[What is needed]:
Copy out every line of the records below word for word, in the same order and with the same line breaks.

++++++++++

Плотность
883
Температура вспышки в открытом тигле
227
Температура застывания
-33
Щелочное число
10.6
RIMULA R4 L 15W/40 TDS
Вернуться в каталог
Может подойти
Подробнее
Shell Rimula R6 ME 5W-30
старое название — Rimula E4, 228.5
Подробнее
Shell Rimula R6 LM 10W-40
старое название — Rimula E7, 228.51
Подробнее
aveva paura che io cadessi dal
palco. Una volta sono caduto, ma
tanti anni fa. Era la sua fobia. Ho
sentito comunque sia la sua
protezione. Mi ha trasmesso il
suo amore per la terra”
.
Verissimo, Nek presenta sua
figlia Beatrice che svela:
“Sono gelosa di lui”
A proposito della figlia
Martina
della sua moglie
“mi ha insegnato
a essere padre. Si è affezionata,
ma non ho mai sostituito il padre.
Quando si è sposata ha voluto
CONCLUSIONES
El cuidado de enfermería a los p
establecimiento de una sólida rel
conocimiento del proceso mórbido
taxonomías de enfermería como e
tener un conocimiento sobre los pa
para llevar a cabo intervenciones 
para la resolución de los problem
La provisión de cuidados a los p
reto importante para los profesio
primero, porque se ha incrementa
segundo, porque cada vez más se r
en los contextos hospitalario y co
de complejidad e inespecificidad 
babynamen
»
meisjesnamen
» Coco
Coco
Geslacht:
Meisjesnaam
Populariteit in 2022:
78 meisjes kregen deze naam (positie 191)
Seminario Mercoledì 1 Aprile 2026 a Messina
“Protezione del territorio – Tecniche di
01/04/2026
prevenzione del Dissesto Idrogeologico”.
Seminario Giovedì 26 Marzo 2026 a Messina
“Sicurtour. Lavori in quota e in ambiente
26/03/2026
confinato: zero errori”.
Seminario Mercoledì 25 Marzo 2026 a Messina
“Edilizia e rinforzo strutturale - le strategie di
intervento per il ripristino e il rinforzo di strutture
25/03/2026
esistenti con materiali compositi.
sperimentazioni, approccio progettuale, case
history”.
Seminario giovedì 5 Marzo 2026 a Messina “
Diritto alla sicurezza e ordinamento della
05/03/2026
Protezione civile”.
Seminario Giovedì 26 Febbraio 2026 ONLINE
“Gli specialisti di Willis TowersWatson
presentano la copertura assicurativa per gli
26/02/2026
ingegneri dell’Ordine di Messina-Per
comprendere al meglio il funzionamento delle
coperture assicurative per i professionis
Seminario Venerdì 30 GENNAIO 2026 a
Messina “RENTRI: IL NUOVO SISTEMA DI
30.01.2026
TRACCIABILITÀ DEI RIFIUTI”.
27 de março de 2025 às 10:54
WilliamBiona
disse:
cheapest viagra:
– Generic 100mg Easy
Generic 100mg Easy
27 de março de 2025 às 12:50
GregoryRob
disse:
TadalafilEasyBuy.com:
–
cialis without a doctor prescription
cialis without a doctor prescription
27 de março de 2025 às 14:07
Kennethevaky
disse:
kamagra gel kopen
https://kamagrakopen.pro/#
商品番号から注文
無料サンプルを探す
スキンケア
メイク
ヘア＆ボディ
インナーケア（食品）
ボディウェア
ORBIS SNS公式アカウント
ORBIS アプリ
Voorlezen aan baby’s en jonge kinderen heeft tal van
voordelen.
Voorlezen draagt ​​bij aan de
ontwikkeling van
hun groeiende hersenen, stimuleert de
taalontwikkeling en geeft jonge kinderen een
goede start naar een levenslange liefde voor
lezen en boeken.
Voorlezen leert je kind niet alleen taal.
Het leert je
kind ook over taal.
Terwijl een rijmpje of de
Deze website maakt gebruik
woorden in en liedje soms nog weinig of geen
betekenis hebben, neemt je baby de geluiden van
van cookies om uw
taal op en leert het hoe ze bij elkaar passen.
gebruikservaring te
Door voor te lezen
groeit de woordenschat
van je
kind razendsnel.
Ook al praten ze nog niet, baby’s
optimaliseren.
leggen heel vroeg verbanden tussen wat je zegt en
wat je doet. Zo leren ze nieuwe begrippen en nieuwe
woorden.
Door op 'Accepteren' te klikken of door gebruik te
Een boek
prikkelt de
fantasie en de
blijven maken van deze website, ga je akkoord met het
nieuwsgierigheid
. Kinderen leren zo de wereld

++++++++++

[Task answer]:
Плотность
883
Температура вспышки в открытом тигле
227
Температура застывания
-33
Щелочное число
10.6
RIMULA R4 L 15W/40 TDS
Вернуться в каталог
Может подойти
Подробнее
Shell Rimula R6 ME 5W-30
старое название — Rimula E4, 228.5
Подробнее
Shell Rimula R6 LM 10W-40
старое название — Rimula E7, 228.51
Подробнее
aveva paura che io cadessi dal
palco. Una volta sono caduto, ma
tanti anni fa. Era la sua fobia. Ho
sentito comunque sia la sua
protezione. Mi ha trasmesso il
suo amore per la terra”
.
Verissimo, Nek presenta sua
figlia Beatrice che svela:
“Sono gelosa di lui”
A proposito della figlia
Martina
della sua moglie
“mi ha insegnato
a essere padre. Si è affezionata,
ma non ho mai sostituito il padre.
Quando si è sposata ha voluto
CONCLUSIONES
El cuidado de enfermería a los p
establecimiento de una sólida rel
conocimiento del proceso mórbido
taxonomías de enfermería como e
tener un conocimiento sobre los pa
para llevar a cabo intervenciones 
para la resolución de los problem
La provisión de cuidados a los p
reto importante para los profesio
primero, porque se ha incrementa
segundo, porque cada vez más se r
en los contextos hospitalario y co
de complejidad e inespecificidad 
babynamen
»
meisjesnamen
» Coco
Coco
Geslacht:
Meisjesnaam
Populariteit in 2022:
78 meisjes kregen deze naam (positie 191)
Seminario Mercoledì 1 Aprile 2026 a Messina
“Protezione del territorio – Tecniche di
01/04/2026
prevenzione del Dissesto Idrogeologico”.
Seminario Giovedì 26 Marzo 2026 a Messina
“Sicurtour. Lavori in quota e in ambiente
26/03/2026
confinato: zero errori”.
Seminario Mercoledì 25 Marzo 2026 a Messina
“Edilizia e rinforzo strutturale - le strategie di
intervento per il ripristino e il rinforzo di strutture
25/03/2026
esistenti con materiali compositi.
sperimentazioni, approccio progettuale, case
history”.
Seminario giovedì 5 Marzo 2026 a Messina “
Diritto alla sicurezza e ordinamento della
05/03/2026
Protezione civile”.
Seminario Giovedì 26 Febbraio 2026 ONLINE
“Gli specialisti di Willis TowersWatson
presentano la copertura assicurativa per gli
26/02/2026
ingegneri dell’Ordine di Messina-Per
comprendere al meglio il funzionamento delle
coperture assicurative per i professionis
Seminario Venerdì 30 GENNAIO 2026 a
Messina “RENTRI: IL NUOVO SISTEMA DI
30.01.2026
TRACCIABILITÀ DEI RIFIUTI”.
27 de março de 2025 às 10:54
WilliamBiona
disse:
cheapest viagra:
– Generic 100mg Easy
Generic 100mg Easy
27 de março de 2025 às 12:50
GregoryRob
disse:
TadalafilEasyBuy.com:
–
cialis without a doctor prescription
cialis without a doctor prescription
27 de março de 2025 às 14:07
Kennethevaky
disse:
kamagra gel kopen
https://kamagrakopen.pro/#
商品番号から注文
無料サンプルを探す
スキンケア
メイク
ヘア＆ボディ
インナーケア（食品）
ボディウェア
ORBIS SNS公式アカウント
ORBIS アプリ
Voorlezen aan baby’s en jonge kinderen heeft tal van
voordelen.
Voorlezen draagt ​​bij aan de
ontwikkeling van
hun groeiende hersenen, stimuleert de
taalontwikkeling en geeft jonge kinderen een
goede start naar een levenslange liefde voor
lezen en boeken.
Voorlezen leert je kind niet alleen taal.
Het leert je
kind ook over taal.
Terwijl een rijmpje of de
Deze website maakt gebruik
woorden in en liedje soms nog weinig of geen
betekenis hebben, neemt je baby de geluiden van
van cookies om uw
taal op en leert het hoe ze bij elkaar passen.
gebruikservaring te
Door voor te lezen
groeit de woordenschat
van je
kind razendsnel.
Ook al praten ze nog niet, baby’s
optimaliseren.
leggen heel vroeg verbanden tussen wat je zegt en
wat je doet. Zo leren ze nieuwe begrippen en nieuwe
woorden.
Door op 'Accepteren' te klikken of door gebruik te
Een boek
prikkelt de
fantasie en de
blijven maken van deze website, ga je akkoord met het
nieuwsgierigheid
. Kinderen leren zo de wereld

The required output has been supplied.